The first course was removed and the second brought in-swan and roast piglets, beans and a spicy sauce, sweetmeats and fall fruits. The baron and Sir Vladislav went to work again, but she could not face another mouthful. Anton nibbled. The poor would do well out of today’s leftovers.
The wine still flowed. The hall became very noisy, with everyone shouting over the musicians who strolled around. Two boys performed acrobatics; jugglers juggled. As each act ended, Anton dispatched gifts to the performers.
Then the entertainers departed and the servants withdrew to the far end of the hall. Madlenka braced herself for the highlight of the feast.
“My lord?” she murmured.
Anton turned and smiled. “My wife?”
“Have you met Jurgen?”
“Remind me.”
“Your fool. He’s a dwarf, about half your height. He can be very funny, but he’ll certainly be making comments about height and, um, related matters.”
His smiled broadened. “Are you worried that I can’t take jokes, or that I have something to be ashamed of? You know you need not worry about either.”
“That’s reassuring,” she said, although she had serious doubts about the way Anton took jokes. “I just wanted to warn you.
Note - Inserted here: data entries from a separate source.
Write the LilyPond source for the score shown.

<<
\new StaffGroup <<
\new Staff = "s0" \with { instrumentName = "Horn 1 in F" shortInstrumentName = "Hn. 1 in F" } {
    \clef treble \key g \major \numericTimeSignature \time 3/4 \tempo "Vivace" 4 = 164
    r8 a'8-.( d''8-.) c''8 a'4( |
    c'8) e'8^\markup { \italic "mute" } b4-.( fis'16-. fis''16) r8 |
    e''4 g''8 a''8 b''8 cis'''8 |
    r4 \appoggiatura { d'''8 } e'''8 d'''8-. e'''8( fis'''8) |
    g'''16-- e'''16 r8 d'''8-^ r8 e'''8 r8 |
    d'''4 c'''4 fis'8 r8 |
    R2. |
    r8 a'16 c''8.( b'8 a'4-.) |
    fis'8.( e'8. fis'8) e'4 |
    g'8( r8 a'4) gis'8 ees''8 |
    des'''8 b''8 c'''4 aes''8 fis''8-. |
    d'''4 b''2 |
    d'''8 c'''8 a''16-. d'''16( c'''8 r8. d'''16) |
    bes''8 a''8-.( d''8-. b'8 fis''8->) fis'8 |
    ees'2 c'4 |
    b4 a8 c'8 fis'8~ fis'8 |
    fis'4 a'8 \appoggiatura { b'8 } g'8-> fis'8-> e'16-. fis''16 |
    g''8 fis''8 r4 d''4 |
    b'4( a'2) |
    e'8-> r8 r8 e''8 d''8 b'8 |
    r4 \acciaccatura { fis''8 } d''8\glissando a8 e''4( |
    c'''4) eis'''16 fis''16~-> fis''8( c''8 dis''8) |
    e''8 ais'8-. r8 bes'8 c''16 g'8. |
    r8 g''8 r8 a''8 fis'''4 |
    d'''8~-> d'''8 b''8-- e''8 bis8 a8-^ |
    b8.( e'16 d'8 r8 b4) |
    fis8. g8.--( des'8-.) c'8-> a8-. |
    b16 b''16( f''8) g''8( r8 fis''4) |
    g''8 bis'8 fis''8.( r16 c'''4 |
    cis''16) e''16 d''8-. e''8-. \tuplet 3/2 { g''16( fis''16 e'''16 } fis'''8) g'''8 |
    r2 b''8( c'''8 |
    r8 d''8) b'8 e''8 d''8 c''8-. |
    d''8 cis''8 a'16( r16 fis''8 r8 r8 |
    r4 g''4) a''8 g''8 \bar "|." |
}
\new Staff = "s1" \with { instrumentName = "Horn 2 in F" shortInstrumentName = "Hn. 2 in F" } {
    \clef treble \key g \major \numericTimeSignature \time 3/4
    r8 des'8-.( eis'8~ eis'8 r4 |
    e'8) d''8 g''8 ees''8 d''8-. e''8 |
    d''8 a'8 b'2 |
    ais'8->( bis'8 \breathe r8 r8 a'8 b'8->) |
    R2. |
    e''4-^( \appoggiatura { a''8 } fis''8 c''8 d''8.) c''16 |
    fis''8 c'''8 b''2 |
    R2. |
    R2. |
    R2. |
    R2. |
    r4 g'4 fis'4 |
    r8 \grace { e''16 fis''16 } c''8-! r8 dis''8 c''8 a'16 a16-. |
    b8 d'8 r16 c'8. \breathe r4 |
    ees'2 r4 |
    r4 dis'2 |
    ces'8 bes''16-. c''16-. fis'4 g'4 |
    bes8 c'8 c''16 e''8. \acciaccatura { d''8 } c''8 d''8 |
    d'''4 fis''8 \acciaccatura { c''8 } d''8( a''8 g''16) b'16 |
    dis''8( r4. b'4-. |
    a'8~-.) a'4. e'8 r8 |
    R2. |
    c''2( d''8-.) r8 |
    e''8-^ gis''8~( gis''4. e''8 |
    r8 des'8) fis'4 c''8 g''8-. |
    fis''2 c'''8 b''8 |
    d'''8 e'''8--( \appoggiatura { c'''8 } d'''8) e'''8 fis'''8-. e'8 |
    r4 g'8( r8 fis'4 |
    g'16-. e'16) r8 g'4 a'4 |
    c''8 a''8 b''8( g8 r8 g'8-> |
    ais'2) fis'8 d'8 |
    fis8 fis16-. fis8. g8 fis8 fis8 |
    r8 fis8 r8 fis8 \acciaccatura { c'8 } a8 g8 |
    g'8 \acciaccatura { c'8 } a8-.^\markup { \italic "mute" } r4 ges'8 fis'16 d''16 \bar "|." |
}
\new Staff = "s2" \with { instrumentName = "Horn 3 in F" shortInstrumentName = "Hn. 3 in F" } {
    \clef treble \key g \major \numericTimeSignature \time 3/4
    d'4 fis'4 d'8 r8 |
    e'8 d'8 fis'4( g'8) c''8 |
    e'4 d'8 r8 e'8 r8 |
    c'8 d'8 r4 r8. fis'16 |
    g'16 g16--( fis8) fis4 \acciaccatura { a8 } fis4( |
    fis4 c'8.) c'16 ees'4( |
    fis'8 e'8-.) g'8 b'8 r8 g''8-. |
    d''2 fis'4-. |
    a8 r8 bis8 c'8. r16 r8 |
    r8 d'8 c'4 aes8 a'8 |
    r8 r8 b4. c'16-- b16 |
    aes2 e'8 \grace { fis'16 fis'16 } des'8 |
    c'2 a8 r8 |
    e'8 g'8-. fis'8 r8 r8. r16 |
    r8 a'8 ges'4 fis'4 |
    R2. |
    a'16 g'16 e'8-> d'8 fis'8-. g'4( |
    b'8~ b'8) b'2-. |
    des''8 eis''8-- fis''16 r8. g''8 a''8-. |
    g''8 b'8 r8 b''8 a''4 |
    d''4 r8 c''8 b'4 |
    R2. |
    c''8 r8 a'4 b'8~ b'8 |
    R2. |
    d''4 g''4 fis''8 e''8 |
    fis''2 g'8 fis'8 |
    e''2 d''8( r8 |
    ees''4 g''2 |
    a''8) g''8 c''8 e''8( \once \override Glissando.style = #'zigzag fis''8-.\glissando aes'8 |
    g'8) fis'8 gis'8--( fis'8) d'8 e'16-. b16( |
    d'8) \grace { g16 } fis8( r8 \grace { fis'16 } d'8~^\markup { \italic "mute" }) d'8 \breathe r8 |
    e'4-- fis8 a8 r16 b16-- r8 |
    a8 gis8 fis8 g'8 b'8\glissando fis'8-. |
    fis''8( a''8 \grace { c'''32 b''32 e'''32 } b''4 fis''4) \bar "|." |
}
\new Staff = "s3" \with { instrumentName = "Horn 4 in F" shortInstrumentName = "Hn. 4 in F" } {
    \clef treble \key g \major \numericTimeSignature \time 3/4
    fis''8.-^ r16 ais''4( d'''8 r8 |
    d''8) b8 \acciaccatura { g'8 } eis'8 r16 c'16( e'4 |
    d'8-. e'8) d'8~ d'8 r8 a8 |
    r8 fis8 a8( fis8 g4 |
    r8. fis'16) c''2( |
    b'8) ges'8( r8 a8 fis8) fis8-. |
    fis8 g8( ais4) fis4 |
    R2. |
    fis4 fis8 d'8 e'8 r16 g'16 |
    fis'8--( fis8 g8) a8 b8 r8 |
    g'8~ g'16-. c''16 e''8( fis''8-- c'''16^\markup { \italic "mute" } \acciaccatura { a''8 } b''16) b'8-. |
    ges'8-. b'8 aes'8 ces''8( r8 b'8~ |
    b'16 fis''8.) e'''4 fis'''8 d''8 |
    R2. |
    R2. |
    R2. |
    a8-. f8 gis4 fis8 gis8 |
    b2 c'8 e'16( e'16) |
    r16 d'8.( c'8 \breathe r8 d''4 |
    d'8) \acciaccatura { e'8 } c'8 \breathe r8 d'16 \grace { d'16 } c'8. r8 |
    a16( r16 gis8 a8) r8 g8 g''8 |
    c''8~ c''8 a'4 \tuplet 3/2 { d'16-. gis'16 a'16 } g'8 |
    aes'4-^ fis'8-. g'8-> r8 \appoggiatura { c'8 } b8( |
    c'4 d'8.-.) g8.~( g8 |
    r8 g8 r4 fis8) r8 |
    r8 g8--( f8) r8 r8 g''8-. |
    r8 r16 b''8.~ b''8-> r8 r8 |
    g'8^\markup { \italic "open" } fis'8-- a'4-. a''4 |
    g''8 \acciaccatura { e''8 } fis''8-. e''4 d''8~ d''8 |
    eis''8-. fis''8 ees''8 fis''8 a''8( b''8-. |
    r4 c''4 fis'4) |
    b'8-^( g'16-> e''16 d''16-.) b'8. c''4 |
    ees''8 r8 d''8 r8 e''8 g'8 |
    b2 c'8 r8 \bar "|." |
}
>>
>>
The bugler will give him a fanfare and he’ll enter in a cart pulled by two old hounds. He may be dressed as a Moor or Julius Caesar or the Emperor Barbarossa. You never know what-”
Her voice was drowned out by the shriek of a trumpet from outside the door. The fanfare, played extremely badly, ended in a very vulgar noise that died away into merciful silence. Thus all eyes were on the doorway as Havel Vranov limped into the hall.